Wideband Rectifying Metasurface with Enhanced Efficiency for Wireless Power Transmission via Harmonic Feedback Design

We present a wideband rectifying metasurface (RMS) with enhanced system efficiency for wireless power transmission and energy harvesting. The RMS consists of periodic arrays with integrated diodes, with a high input impedance matched with the diodes, thus eliminating the matching network between metasurface (MS) and rectifier. Besides, a unique harmonic feedback network is embedded in each unit cell, rectifying the high-order harmonic generated by the diode repeatedly, improving the total efficiency over a wide bandwidth.

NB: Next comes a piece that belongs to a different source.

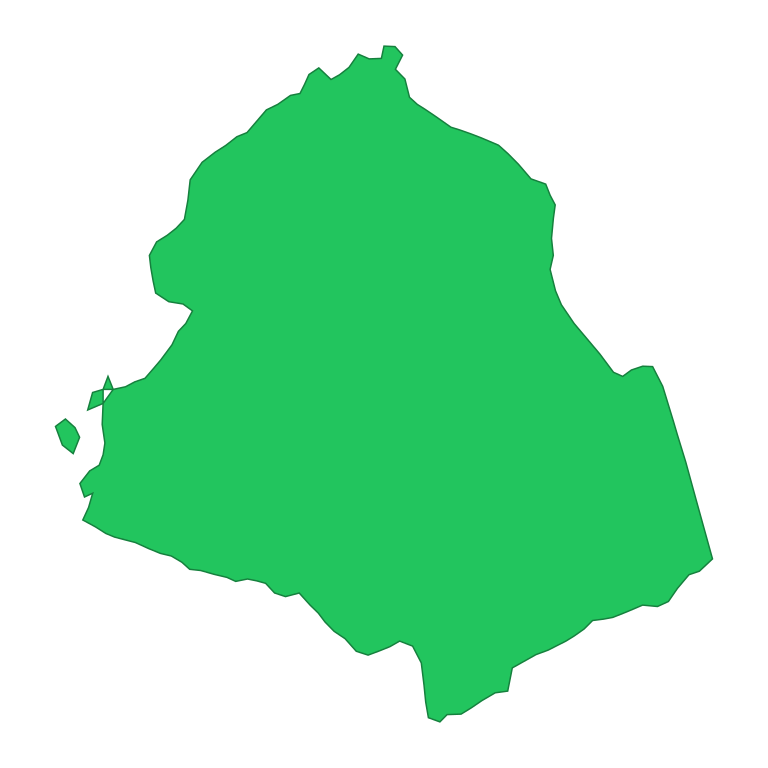 outline of São Gonçalo, Rio de Janeiro, Brazil
{"feature_id": "56859067B71133988881578", "entity_name": "São Gonçalo", "entity_type": "district", "adm_level": 2, "iso_a3": "BRA", "parent_name": "Brazil", "parent_adm1": "Rio de Janeiro", "projection": "equal_earth", "projection_center": [-43.016, -22.822], "detail": "fine", "context": "isolated", "style": "filled", "palette": "green", "viewbox_px": 768, "rotation_deg": 0, "n_neighbors": 0, "source": "geoboundaries", "source_scale": "gbopen_adm2", "svg_char_len": 2104}
<svg xmlns="http://www.w3.org/2000/svg" viewBox="0 0 768 768"><path d="M290.5,95.4L277.7,104.4L266.4,109.9L247.0,132.6L236.9,136.7L225.8,145.4L215.3,152.1L202.1,162.3L190.2,179.8L187.9,200.2L184.4,219.4L176.2,228.2L167.2,235.3L156.6,241.9L149.4,255.4L150.8,267.5L153.1,280.8L155.7,293.1L168.8,301.7L183.0,304.0L192.5,310.9L185.8,323.5L178.4,331.3L172.0,344.8L160.7,360.0L153.5,368.5L145.0,378.3L134.9,381.8L125.4,386.8L113.2,389.4L103.1,403.4L102.2,424.5L104.9,443.0L103.1,454.8L99.2,465.2L89.7,470.9L79.9,483.5L84.5,497.0L92.7,493.2L88.6,507.4L82.8,520.0L95.5,526.9L105.9,533.5L114.6,537.1L124.5,539.7L135.3,542.5L148.9,548.7L160.4,553.4L171.3,556.0L181.8,562.2L189.7,569.3L200.7,570.5L214.0,574.3L227.0,577.4L235.7,581.4L247.5,579.0L256.9,580.9L265.6,583.3L274.6,593.0L285.5,596.6L299.2,593.0L310.1,605.1L318.3,613.1L325.1,622.1L334.2,631.4L345.1,638.7L356.3,651.3L368.1,655.1L379.6,650.8L390.0,646.6L399.6,641.1L412.6,646.1L421.3,662.9L424.0,685.0L425.7,702.0L428.4,717.7L439.9,721.9L447.1,714.6L461.1,714.1L471.2,707.9L481.9,700.6L495.2,692.8L507.7,691.1L512.3,667.9L536.0,654.6L548.2,650.1L557.4,645.4L565.9,641.1L574.0,636.1L584.1,629.0L592.6,620.5L603.6,619.1L612.8,617.4L626.4,612.0L642.6,605.1L657.5,606.5L668.4,601.5L677.5,588.3L689.0,574.7L699.4,571.2L712.5,558.9L696.2,500.1L685.8,462.2L677.2,434.2L673.5,421.6L662.7,386.3L652.6,366.6L642.7,366.2L631.4,370.0L622.7,376.4L613.5,372.3L599.9,354.1L583.3,334.4L574.1,323.5L561.4,304.8L555.5,290.8L550.1,269.4L553.3,255.4L551.5,238.4L553.4,218.2L555.2,204.9L550.1,195.2L545.7,184.1L531.0,178.9L518.4,164.2L508.0,153.7L498.5,145.2L481.1,137.8L470.7,133.8L459.9,130.0L450.9,127.2L436.7,117.2L425.2,109.4L417.3,104.4L409.5,97.3L404.9,79.0L395.4,69.3L402.6,55.1L395.0,46.6L384.0,46.1L381.4,58.4L369.2,58.9L358.2,54.1L349.0,67.4L339.5,74.8L331.0,79.5L318.8,67.9L309.0,74.5L304.6,84.3L300.0,93.5L290.5,95.4ZM79.6,437.3L75.0,427.6L65.4,419.0L55.5,426.4L62.4,445.1L73.2,453.6L79.6,437.3ZM103.1,403.4L103.1,389.4L92.6,392.5L87.7,410.0L103.1,403.4ZM113.2,389.4L108.0,376.4L103.1,389.4L113.2,389.4Z" fill="#22c55e" stroke="#15803d" stroke-width="1.5"/></svg>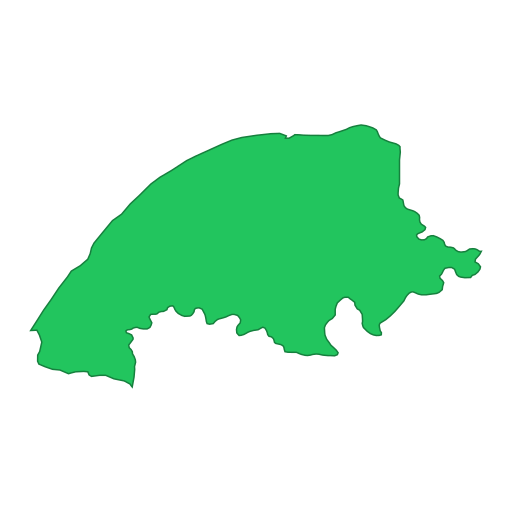 Kamenets, Brest, Belarus (Natural Earth projection)
{"feature_id": "67162791B59963656038120", "entity_name": "Kamenets", "entity_type": "district", "adm_level": 2, "iso_a3": "BLR", "parent_name": "Belarus", "parent_adm1": "Brest", "projection": "natural_earth1", "projection_center": [23.756, 52.4], "detail": "fine", "context": "isolated", "style": "filled", "palette": "green", "viewbox_px": 512, "rotation_deg": 0, "n_neighbors": 0, "source": "geoboundaries", "source_scale": "gbopen_adm2", "svg_char_len": 4686}
<svg xmlns="http://www.w3.org/2000/svg" viewBox="0 0 512 512"><path d="M337.4,354.5L338.1,352.8L336.3,350.2L333.7,347.7L330.9,345.2L329.3,342.8L326.7,339.3L325.0,335.2L324.7,332.9L324.4,327.7L325.5,324.8L327.6,322.0L329.1,320.4L332.3,318.5L335.2,315.0L335.2,312.8L335.2,309.3L335.9,306.5L337.3,302.9L340.5,299.9L342.8,298.0L344.6,297.3L348.2,297.2L350.2,298.9L351.7,299.9L354.7,302.3L355.0,305.2L357.3,308.9L359.7,310.2L362.2,314.4L362.5,319.0L362.6,321.4L362.2,323.4L362.8,325.9L363.5,327.6L367.3,331.4L370.4,333.6L373.4,334.9L376.3,335.5L379.3,335.4L381.3,334.8L381.4,332.6L380.2,330.8L379.5,327.5L379.2,325.1L379.9,323.3L381.6,322.2L383.9,320.8L385.7,319.7L390.4,315.8L394.8,311.5L397.5,308.4L399.8,305.7L403.8,301.0L405.5,297.6L407.0,295.4L409.1,293.2L411.1,292.1L412.9,291.8L415.2,292.7L417.6,293.8L418.8,294.2L421.6,294.8L426.1,294.8L430.4,294.2L434.6,293.7L436.7,293.4L439.0,292.4L442.2,289.7L442.6,286.5L443.7,282.7L442.5,280.6L440.0,278.2L439.6,276.0L441.4,274.3L442.3,272.7L443.5,270.2L444.9,268.3L448.7,267.5L451.7,267.5L454.6,269.2L455.5,271.7L456.7,274.6L458.7,276.4L460.8,277.1L464.9,277.7L470.6,277.5L472.3,275.3L474.9,274.5L477.9,272.0L479.9,269.2L480.5,266.8L478.3,263.8L475.0,261.9L475.5,259.1L476.7,257.8L478.8,255.5L479.8,254.2L481.3,251.3L480.4,251.4L479.0,251.0L477.9,250.2L476.7,249.5L475.0,248.9L472.8,248.7L469.6,249.0L467.8,250.2L466.6,251.0L465.2,251.6L461.0,252.1L458.1,251.6L455.5,250.0L454.5,248.7L453.2,247.8L450.6,247.2L448.0,247.1L445.5,246.0L444.5,243.9L444.2,242.4L442.9,240.4L440.4,238.8L436.9,237.0L433.4,235.7L430.9,235.8L429.2,236.4L427.6,237.0L426.5,238.6L424.4,239.8L421.4,239.9L418.9,239.1L416.8,236.7L416.6,234.9L417.6,233.8L419.9,232.8L422.2,231.9L425.0,229.6L425.6,227.4L424.5,226.2L421.3,224.2L419.9,222.0L419.5,219.8L419.6,217.3L419.1,215.2L417.2,213.3L414.7,211.6L412.9,210.8L410.0,209.9L407.4,209.1L405.4,207.7L403.9,205.6L403.4,203.0L403.1,201.3L402.8,200.0L401.2,199.0L399.3,198.0L398.1,194.9L398.1,192.8L398.5,188.0L399.5,183.9L399.5,173.7L399.5,168.8L399.5,164.2L399.5,159.9L399.9,155.9L400.3,152.1L400.0,148.8L400.0,146.7L398.7,145.3L395.9,143.8L389.4,142.0L385.3,140.3L380.4,137.9L379.3,136.3L378.2,134.0L377.3,131.6L376.3,129.9L372.8,127.9L369.0,126.6L366.0,125.7L361.1,125.0L357.6,125.6L353.0,126.6L349.6,127.7L346.3,129.4L341.6,131.0L338.9,131.9L335.9,132.8L332.1,134.6L328.3,135.5L322.7,135.5L316.2,135.4L310.4,135.4L303.6,135.2L298.9,134.8L294.8,134.7L293.7,135.6L289.1,138.2L285.4,138.2L286.3,135.9L279.7,133.4L271.0,133.7L256.6,135.3L241.8,137.5L232.0,140.1L222.1,144.2L195.8,156.1L186.7,160.6L171.5,170.5L159.9,177.3L150.9,184.0L138.9,195.9L130.3,203.9L121.6,214.2L112.5,220.6L103.5,231.5L94.0,243.1L91.5,248.0L90.2,253.7L87.8,259.2L80.3,265.7L71.3,271.1L67.5,276.9L58.9,287.9L51.0,299.8L43.6,310.2L37.3,320.2L30.7,330.5L36.9,330.2L39.4,335.0L41.8,342.1L39.7,351.5L37.7,355.1L37.6,361.2L38.9,364.1L45.0,366.7L52.5,369.3L59.9,370.0L68.5,373.7L70.9,373.0L75.6,371.8L83.8,371.4L87.8,371.8L89.1,374.9L91.5,376.4L99.6,375.3L105.7,375.3L113.9,378.8L124.2,380.9L130.0,384.0L131.6,386.3L132.2,387.0L134.0,377.2L134.7,369.3L134.5,366.6L135.6,362.2L135.3,359.7L134.1,356.5L132.5,353.8L132.3,351.6L131.0,349.5L129.2,347.7L128.7,345.0L130.8,342.3L133.0,339.3L133.1,338.0L131.6,334.9L128.7,333.5L126.5,332.8L125.8,331.0L127.4,329.8L129.7,329.6L131.7,329.1L133.3,328.0L135.7,327.4L137.2,327.3L140.0,328.4L143.2,328.9L147.2,328.9L149.9,327.4L151.1,325.1L151.8,322.8L150.1,319.5L149.0,317.0L150.6,314.4L153.0,314.2L155.4,314.2L156.9,313.9L159.0,312.1L161.4,311.5L163.5,311.4L166.9,309.7L167.6,307.6L169.8,306.2L172.7,305.8L174.0,307.2L174.8,309.2L176.0,311.2L178.3,313.5L179.7,314.2L181.7,315.4L184.6,316.3L186.9,316.2L189.9,316.0L191.3,315.3L192.7,313.8L194.0,311.8L194.4,309.7L195.4,308.4L197.2,308.0L199.1,307.8L202.2,309.2L204.8,314.2L205.3,315.7L205.8,318.0L206.4,321.6L207.1,323.6L209.5,324.2L213.2,323.6L215.2,321.3L217.5,319.5L219.0,318.9L221.7,318.2L223.8,317.6L226.0,316.9L228.7,315.6L232.0,314.4L234.2,314.4L237.6,315.4L239.6,317.8L240.7,319.9L240.2,322.9L238.0,325.4L237.0,327.0L236.5,329.6L236.8,332.9L237.8,334.1L239.1,335.5L241.1,335.3L243.8,334.5L246.1,333.3L247.8,332.3L249.9,331.4L253.6,330.4L255.7,330.1L258.2,329.7L260.6,328.3L262.8,327.2L265.0,328.1L266.6,330.8L267.3,332.8L267.7,334.6L269.0,336.3L271.4,336.8L273.4,338.6L274.1,340.6L274.5,342.4L275.7,343.4L280.1,344.4L281.2,344.7L283.1,345.9L283.9,347.3L284.3,349.5L285.0,351.7L287.8,352.2L291.9,352.3L294.0,352.3L296.4,352.3L299.3,353.6L301.4,354.4L305.1,355.3L307.5,355.5L310.3,355.1L312.8,354.4L316.2,354.0L318.9,354.2L322.3,355.0L323.8,355.2L328.2,355.6L330.8,355.6L334.6,355.8L337.3,354.7L337.4,354.5Z" fill="#22c55e" stroke="#15803d" stroke-width="1.5"/></svg>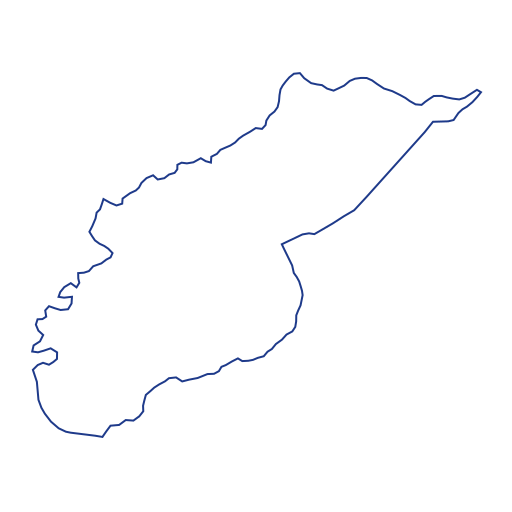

The converted DC power is channeled to one single load through the DC-paths formed by the branches of MS and a series of inductors, avoiding additional DC-combination networks. The MS can effectively capture EM energy at an operating band of 2-3.5 GHz, and the simulated radiation-AC efficiency is up to 99% at 2.8 GHz. A finite 8 × 8 array is fabricated and measured. The total conversion efficiency reaches a peak value of 60.5% at 2.7 GHz when the power density is 25dBm/m2, and is greater than 40% from 2.3 GHz to 2.9 GHz, exhibiting a wide bandwidth of 23.1% compared with existing state-of-the-art studies. The integrated MS-based RF energy harvester with the advantages of a simple structure is of great significance for wireless power transfer and energy harvesting applications.